- **INPUT DATA**
# # # #
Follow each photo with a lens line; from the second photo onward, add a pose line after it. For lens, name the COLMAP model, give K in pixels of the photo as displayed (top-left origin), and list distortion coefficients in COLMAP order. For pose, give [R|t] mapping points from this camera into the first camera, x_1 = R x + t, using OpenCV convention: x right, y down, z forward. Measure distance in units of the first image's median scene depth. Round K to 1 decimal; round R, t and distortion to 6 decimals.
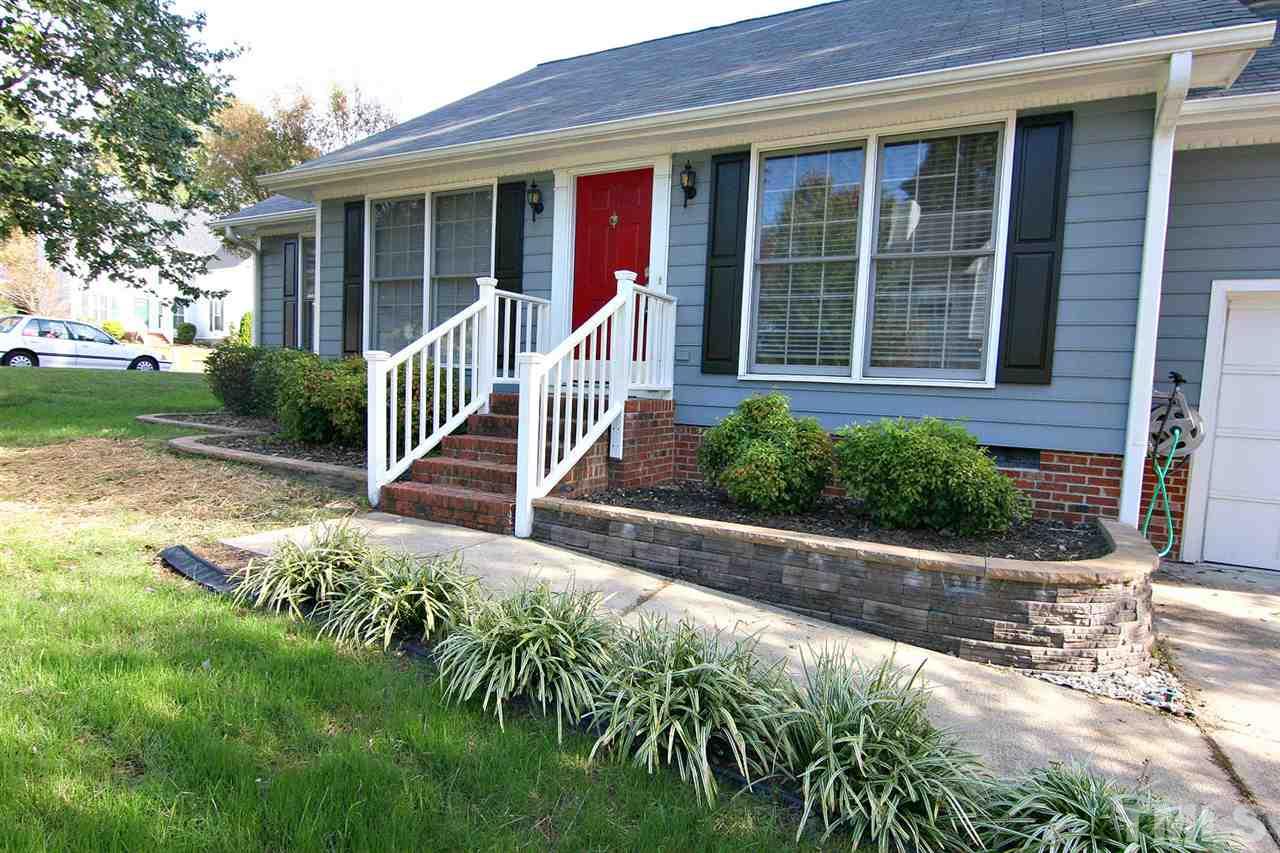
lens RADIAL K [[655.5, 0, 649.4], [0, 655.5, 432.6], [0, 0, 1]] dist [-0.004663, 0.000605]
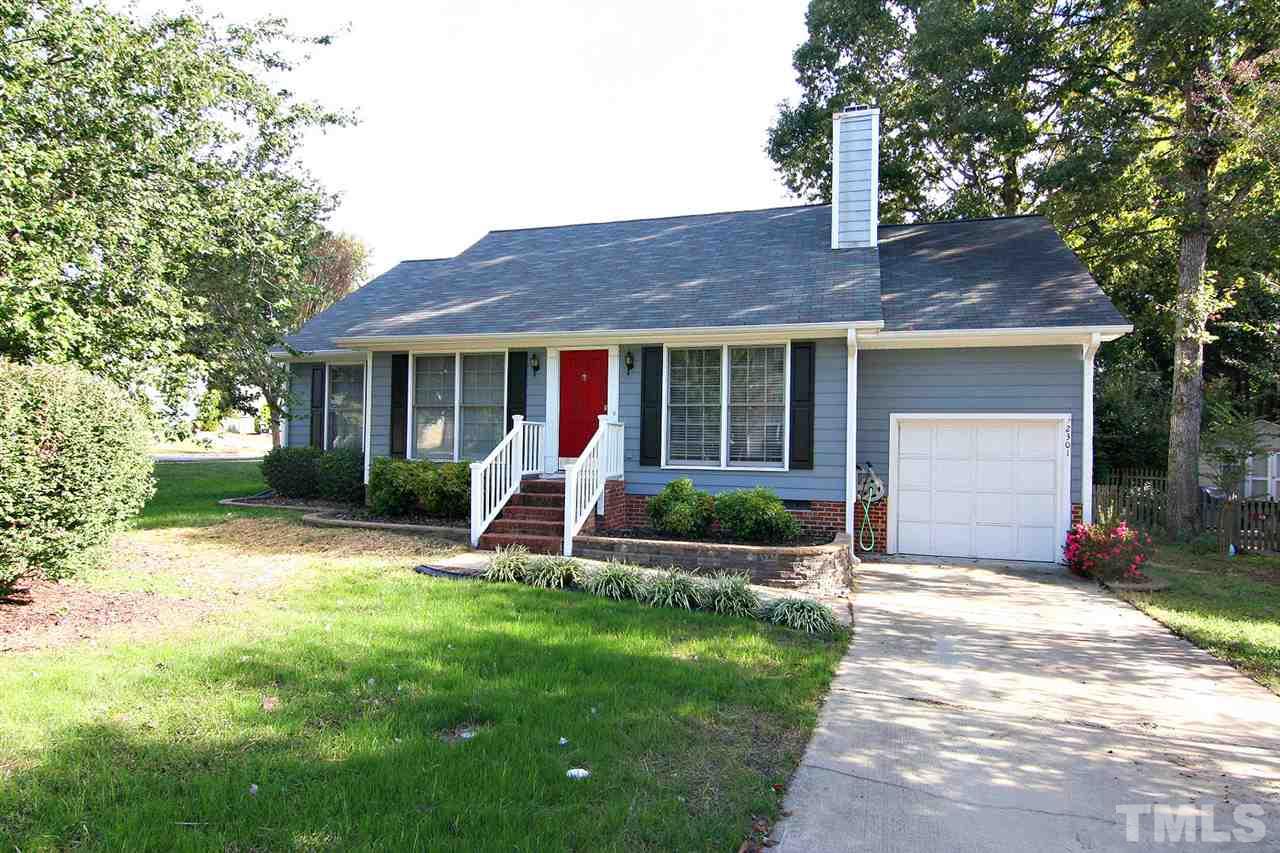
# # # #
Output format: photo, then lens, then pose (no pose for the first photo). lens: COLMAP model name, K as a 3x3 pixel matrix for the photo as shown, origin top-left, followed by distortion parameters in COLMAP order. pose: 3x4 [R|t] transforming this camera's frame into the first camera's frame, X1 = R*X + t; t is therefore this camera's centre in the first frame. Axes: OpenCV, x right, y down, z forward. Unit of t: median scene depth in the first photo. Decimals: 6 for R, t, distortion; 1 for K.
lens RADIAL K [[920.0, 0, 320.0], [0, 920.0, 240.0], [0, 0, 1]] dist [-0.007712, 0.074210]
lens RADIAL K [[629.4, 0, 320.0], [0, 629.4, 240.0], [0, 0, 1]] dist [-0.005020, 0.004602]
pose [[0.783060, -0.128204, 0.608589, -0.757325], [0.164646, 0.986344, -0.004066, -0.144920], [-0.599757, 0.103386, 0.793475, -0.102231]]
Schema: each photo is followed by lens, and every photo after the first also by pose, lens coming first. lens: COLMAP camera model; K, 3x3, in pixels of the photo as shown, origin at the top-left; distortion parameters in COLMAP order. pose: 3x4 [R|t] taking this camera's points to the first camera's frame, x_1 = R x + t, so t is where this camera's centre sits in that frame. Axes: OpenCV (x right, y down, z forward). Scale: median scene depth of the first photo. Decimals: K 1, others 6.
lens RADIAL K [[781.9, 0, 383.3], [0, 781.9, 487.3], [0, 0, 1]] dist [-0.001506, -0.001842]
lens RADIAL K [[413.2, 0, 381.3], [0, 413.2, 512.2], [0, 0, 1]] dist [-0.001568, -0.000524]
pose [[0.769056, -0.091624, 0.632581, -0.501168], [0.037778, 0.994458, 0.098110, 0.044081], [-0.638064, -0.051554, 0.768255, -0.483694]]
# # # #
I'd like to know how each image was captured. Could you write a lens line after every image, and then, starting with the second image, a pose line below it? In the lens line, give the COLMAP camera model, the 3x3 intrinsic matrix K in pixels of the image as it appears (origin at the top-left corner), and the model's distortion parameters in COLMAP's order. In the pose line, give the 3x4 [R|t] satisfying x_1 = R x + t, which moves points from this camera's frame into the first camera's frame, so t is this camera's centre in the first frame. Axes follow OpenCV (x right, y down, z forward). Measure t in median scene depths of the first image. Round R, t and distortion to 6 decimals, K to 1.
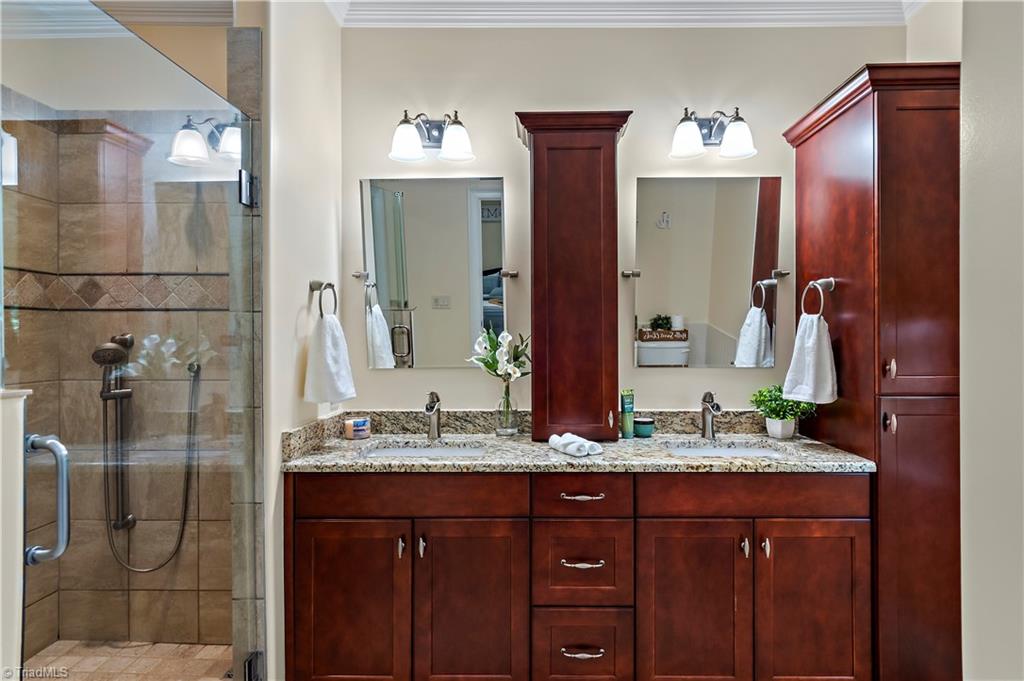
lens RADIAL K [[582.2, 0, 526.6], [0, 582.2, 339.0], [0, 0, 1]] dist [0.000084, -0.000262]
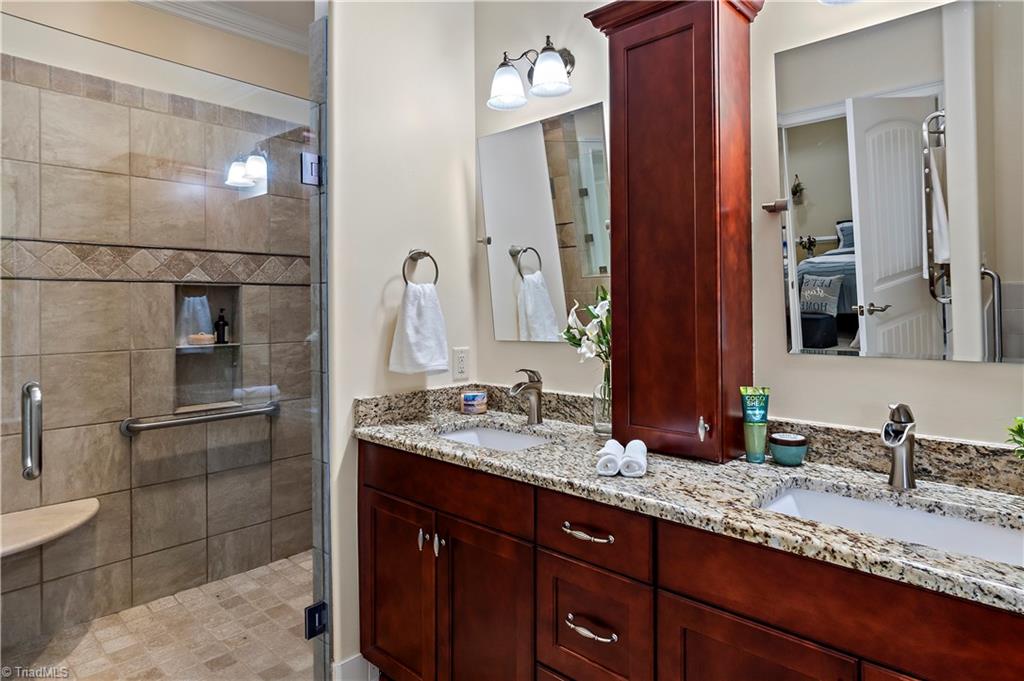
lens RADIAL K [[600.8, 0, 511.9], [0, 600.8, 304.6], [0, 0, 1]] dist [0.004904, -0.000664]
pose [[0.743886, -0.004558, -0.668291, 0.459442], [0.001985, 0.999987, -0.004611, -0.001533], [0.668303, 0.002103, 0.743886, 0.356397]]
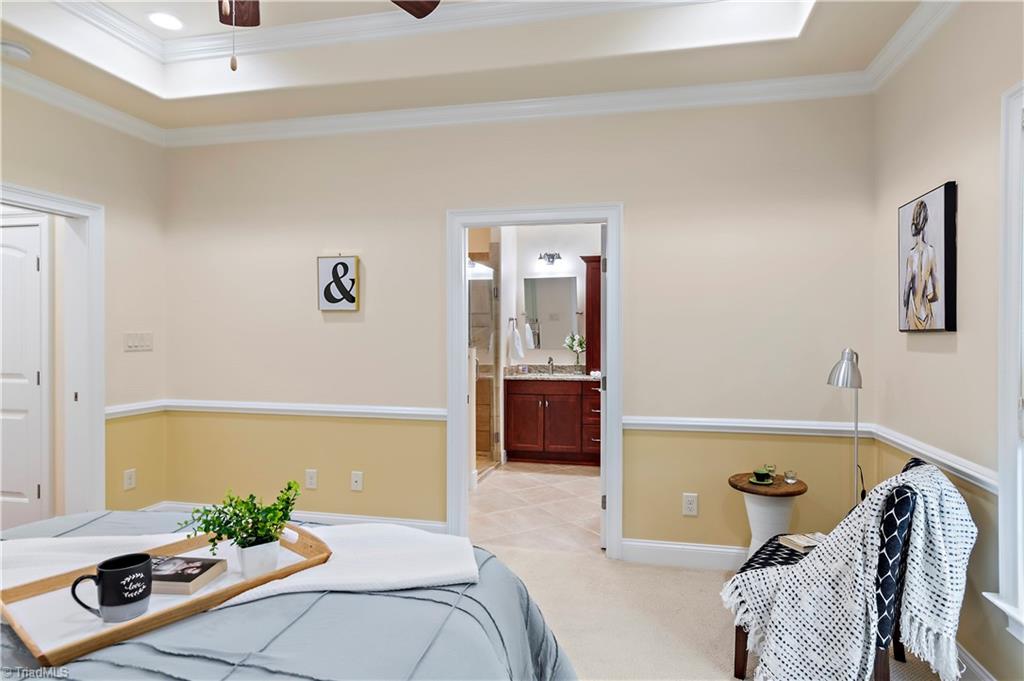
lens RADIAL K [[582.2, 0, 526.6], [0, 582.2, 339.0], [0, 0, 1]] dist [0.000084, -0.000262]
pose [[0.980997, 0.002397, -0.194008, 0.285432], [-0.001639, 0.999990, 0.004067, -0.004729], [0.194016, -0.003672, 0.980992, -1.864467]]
# # # #
- **EXERCISE GOAL**
Copy out the entries running from the line that contains "I'd like to" through the line that contains "-0.003672, 0.980992, -1.864467]]", keeping every character as it stands. Leave the pictures out.

- **SOLUTION TO THIS EXERCISE**
I'd like to know how each image was captured. Could you write a lens line after every image, and then, starting with the second image, a pose line below it? In the lens line, give the COLMAP camera model, the 3x3 intrinsic matrix K in pixels of the image as it appears (origin at the top-left corner), and the model's distortion parameters in COLMAP's order. In the pose line, give the 3x4 [R|t] satisfying x_1 = R x + t, which moves points from this camera's frame into the first camera's frame, so t is this camera's centre in the first frame. Axes follow OpenCV (x right, y down, z forward). Measure t in median scene depths of the first image. Round R, t and distortion to 6 decimals, K to 1.
lens RADIAL K [[582.2, 0, 526.6], [0, 582.2, 339.0], [0, 0, 1]] dist [0.000084, -0.000262]
lens RADIAL K [[600.8, 0, 511.9], [0, 600.8, 304.6], [0, 0, 1]] dist [0.004904, -0.000664]
pose [[0.743886, -0.004558, -0.668291, 0.459442], [0.001985, 0.999987, -0.004611, -0.001533], [0.668303, 0.002103, 0.743886, 0.356397]]
lens RADIAL K [[582.2, 0, 526.6], [0, 582.2, 339.0], [0, 0, 1]] dist [0.000084, -0.000262]
pose [[0.980997, 0.002397, -0.194008, 0.285432], [-0.001639, 0.999990, 0.004067, -0.004729], [0.194016, -0.003672, 0.980992, -1.864467]]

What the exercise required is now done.